Responding to the New Yorker piece by Atul Gawande:

“Delivering healthcare to a large population of people in totally new ways paid for by totally different methods is uber complex, much harder than selling books online. Large scale pilot projects in healthcare have traditionally been much shorter than seven years. Why? Multiple reasons but mostly because pilot projects to rethink healthcare have been half-baked and small grant funded. Also, the amount of money people are potentially losing through experimentation is too large to risk a seven year investment and there’s little incentive to buck the system and create new ways of paying for or delivering healthcare.[…]

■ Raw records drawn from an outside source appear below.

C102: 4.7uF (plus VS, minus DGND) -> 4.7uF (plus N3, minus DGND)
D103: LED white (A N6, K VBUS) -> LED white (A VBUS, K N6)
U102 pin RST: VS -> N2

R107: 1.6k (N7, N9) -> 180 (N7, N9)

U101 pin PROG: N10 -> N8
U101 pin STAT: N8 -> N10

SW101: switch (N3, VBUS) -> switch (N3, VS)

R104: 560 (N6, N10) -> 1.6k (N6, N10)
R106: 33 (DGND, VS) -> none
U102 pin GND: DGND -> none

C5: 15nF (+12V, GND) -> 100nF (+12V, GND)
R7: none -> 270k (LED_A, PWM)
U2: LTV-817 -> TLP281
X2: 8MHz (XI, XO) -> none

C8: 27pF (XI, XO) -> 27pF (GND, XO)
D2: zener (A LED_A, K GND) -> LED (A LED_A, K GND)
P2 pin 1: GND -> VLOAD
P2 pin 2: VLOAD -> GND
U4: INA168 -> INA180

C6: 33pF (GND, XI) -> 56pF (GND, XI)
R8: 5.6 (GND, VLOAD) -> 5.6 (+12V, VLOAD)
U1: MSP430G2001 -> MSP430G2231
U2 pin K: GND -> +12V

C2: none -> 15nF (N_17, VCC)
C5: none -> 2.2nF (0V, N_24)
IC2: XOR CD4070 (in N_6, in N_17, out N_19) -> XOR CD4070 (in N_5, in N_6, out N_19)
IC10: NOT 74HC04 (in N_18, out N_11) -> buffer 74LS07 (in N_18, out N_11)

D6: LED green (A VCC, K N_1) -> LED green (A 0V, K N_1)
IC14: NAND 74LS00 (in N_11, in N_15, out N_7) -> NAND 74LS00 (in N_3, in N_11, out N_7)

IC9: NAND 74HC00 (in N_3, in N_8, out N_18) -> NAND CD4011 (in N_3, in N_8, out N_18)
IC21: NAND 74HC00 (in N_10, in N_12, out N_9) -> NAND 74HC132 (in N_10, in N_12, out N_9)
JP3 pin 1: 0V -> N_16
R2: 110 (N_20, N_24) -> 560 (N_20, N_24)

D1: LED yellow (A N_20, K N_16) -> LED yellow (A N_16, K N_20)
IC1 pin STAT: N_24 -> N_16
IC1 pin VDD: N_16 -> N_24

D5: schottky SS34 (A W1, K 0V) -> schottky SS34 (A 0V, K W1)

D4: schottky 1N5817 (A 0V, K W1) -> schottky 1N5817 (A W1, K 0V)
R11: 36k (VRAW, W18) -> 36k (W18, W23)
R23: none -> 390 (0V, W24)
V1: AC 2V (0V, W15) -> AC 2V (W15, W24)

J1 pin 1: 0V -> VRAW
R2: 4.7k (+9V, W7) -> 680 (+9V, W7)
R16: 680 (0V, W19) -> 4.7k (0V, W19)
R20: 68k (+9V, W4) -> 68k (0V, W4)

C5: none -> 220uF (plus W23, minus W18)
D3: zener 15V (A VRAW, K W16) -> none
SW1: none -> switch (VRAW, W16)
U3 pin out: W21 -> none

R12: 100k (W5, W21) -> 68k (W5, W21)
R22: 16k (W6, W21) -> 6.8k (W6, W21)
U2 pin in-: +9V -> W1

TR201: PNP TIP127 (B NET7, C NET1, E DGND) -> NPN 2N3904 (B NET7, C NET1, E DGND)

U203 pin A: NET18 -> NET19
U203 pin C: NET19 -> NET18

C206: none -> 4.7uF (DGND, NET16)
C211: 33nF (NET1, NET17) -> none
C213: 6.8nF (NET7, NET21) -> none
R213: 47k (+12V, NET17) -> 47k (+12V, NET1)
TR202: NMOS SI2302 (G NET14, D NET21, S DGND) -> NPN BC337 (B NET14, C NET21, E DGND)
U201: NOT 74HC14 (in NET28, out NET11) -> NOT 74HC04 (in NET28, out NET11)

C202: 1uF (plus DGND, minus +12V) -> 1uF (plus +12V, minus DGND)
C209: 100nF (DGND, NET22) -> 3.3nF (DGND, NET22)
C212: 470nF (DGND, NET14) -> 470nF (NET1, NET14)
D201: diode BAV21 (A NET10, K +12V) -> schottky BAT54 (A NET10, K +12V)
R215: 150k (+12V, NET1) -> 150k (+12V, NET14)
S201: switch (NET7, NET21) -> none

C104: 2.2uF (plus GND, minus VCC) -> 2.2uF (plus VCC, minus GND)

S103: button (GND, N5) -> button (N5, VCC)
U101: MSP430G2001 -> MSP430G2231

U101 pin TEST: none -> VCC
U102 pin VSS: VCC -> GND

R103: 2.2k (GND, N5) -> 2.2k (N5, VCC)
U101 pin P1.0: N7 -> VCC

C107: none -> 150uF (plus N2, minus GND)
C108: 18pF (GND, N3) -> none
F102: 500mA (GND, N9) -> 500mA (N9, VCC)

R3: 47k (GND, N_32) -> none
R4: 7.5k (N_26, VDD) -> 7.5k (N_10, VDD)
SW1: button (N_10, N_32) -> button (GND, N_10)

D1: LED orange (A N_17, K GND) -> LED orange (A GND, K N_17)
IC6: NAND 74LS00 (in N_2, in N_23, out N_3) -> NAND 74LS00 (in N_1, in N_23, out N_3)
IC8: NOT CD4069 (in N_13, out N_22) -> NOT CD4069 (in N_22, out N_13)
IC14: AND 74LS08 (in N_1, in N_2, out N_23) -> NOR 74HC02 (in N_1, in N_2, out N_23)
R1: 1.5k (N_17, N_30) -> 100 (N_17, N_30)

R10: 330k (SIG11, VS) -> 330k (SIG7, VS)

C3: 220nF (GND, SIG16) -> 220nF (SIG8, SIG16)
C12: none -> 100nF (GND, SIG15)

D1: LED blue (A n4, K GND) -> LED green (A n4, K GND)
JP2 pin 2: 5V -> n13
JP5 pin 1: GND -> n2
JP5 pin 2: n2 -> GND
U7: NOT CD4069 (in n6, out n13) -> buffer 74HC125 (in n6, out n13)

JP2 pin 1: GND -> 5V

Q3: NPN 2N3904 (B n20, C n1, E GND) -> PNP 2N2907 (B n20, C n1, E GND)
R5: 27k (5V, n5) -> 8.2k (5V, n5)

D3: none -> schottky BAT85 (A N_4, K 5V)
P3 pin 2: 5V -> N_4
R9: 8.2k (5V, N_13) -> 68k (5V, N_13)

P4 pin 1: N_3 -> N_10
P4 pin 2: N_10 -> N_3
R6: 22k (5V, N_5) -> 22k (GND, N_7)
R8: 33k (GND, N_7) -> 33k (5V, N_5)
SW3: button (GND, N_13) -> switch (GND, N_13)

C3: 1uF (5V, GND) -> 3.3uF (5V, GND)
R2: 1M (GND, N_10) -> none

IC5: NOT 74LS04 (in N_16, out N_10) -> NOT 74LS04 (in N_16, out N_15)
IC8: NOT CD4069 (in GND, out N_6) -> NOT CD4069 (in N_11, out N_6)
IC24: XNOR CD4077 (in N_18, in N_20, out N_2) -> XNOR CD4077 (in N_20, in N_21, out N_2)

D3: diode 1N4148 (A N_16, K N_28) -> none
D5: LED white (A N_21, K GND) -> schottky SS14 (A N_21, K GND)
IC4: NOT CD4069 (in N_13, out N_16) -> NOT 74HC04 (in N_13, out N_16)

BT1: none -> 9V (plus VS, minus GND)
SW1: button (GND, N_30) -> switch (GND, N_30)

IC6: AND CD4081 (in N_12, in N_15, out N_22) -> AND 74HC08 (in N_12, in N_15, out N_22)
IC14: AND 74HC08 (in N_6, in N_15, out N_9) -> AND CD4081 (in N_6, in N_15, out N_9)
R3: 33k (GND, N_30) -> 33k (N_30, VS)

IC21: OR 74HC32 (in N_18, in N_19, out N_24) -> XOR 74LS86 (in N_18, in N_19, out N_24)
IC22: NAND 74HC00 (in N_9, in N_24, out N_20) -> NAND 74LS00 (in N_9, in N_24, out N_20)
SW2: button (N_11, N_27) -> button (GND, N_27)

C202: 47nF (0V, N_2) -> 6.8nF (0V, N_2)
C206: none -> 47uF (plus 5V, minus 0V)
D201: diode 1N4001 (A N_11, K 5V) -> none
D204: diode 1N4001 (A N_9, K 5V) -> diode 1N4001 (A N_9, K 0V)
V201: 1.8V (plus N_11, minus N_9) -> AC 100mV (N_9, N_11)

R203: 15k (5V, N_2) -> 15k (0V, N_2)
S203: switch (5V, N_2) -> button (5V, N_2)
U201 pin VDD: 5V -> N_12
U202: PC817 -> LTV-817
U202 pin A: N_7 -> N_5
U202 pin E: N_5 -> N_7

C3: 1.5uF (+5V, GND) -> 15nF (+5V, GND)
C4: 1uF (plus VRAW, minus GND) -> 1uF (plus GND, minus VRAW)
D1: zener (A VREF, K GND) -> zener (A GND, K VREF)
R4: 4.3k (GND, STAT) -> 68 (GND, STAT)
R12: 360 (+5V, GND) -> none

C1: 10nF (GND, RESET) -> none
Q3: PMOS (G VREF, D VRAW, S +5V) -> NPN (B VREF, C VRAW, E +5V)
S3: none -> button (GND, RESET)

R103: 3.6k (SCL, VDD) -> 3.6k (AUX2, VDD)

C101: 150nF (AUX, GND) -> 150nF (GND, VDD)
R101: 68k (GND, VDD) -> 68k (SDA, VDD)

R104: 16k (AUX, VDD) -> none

”[…]Healthcare experiments and pilot projects need to be rethought. We need the government to foster new platforms that markedly reduce communication overhead, much like Hello Health and the NHIN are doing.“ Jay Parkinson

Parkinson suggests a venture capitalist funding model – adopted from the technology sector, wherein the government would sponsor new and innovative methods for healthcare delivery. In other words, perhaps this is a mirror of the NIH funding model that powers biomedical research.

Of course, what emerges from these pilot projects may not be a single, unified model that works for every community. Rather, we might find that some communities (e.g with a unique socioeconomic structure, disease prevalence, age distribution, or pattern of genetic variation) will require specialized delivery models. As such, I hope that the government can provide not only funding, but also a critical review system that encourages well-designed, properly-controlled studies of healthcare delivery.